In two days’ time Isita finishes her differentiation therapy. This is the vitamin A supplement (originally an anti-acne treatment apparently) which somehow triggers any remaining potential cancer cells to ‘differentiate’ – in other words to develop normally rather than malignantly. Just over one week ago, she reached the end of the immunotherapy, which we were so lucky that she could get at all.
Wonderfully, she was able to complete the final five days of the course at home. The drug was given to her through a Baxter pump, which is a plastic bottle containing a rubber balloon with the medicine in a vial inside. Marta and Jamie were in Mallorca and we had only just moved everything into the new house. So it was a precious few days for me and incredibly exciting for her. There were still mountains of boxes everywhere. Isita spent (and still spends) a lot of time observing the Ukrainian carpenters and painters, and the Polish landscape gardener who even now are finishing things off. We weighed the pump morning and evening to check it was getting lighter, the only way to be sure the medicine was going in.
As we settle into our new light and space-filled existence in Shepherds Bush, we are also moving into what we hope will be the penultimate phase of Isita’s treatment. The first thing we have to get through is a barrage of tests with all the usual tension and suspense. On Friday, she had the radioactive dye MIBG test, which involved lying still on the scanner bed for three hours. If there are any active tumours in her body, they will absorb the radioactive dye and show up as dark spots on the scan. The last time she had this test was January and then there was only limited uptake of dye from the main tumour and nothing else. We are hoping for the result to be better or at least no worse.
Then in just over a week, she will have another bone marrow aspirate and trephines. It doesn’t seem long since she had the last one, which was fine. In about two weeks, she is scheduled for an MRI and then – a few days after that – she could go in for surgery.

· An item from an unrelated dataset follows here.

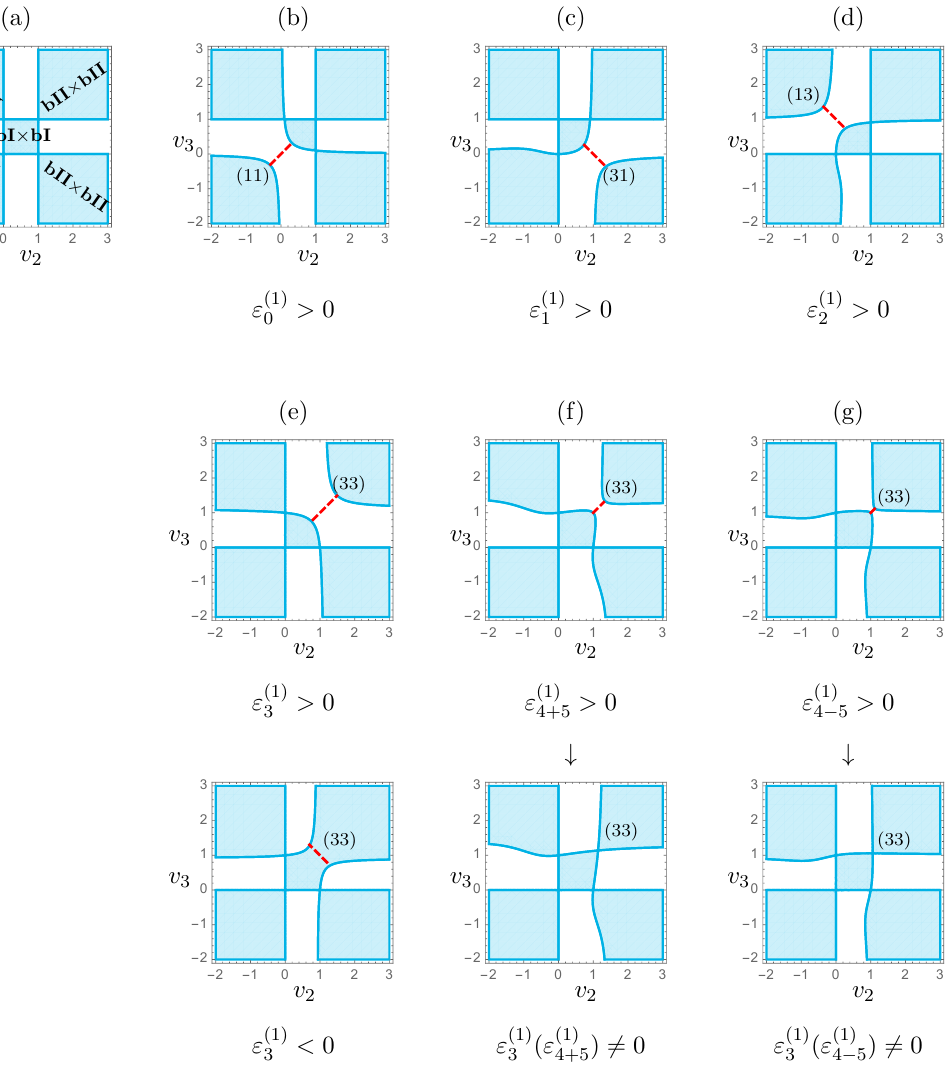
Figure 3 . Hypersurface equation (2.20) in the ( R -projected) ( v 2 ; v 3 ) plane for various Z (1)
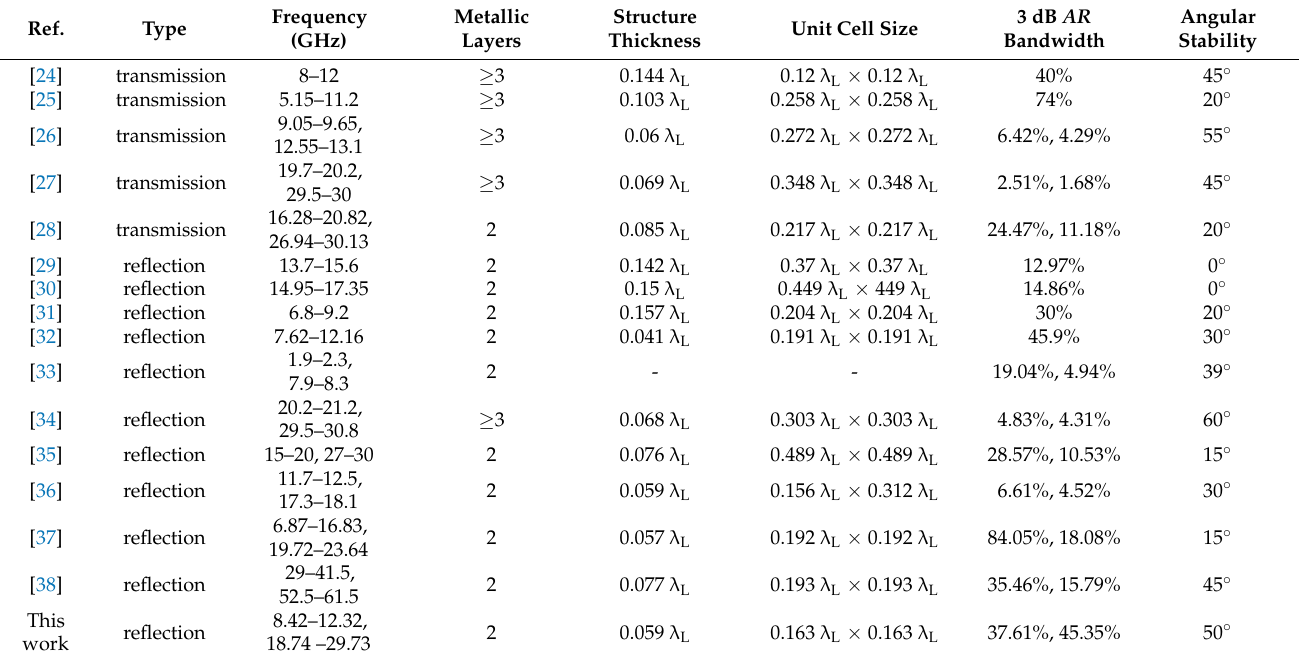
Table 1. Performance comparison of polarization converters in the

Until she is safely through all this, there is no way that Marta and I can truly relax.
That doesn’t mean we are sitting around biting our nails. There is too much going on to dwell on the many things that could still go wrong. Jamie and Isita spend their days alternately playing and bickering. We struggle to get them to tidy their new bedrooms. The turf in the new garden is still too new for them to run about on it but they scamper down the street to play in Hammersmith Park. With some small happy improvements, this could be the way things are going to be for the next while and that would be OK.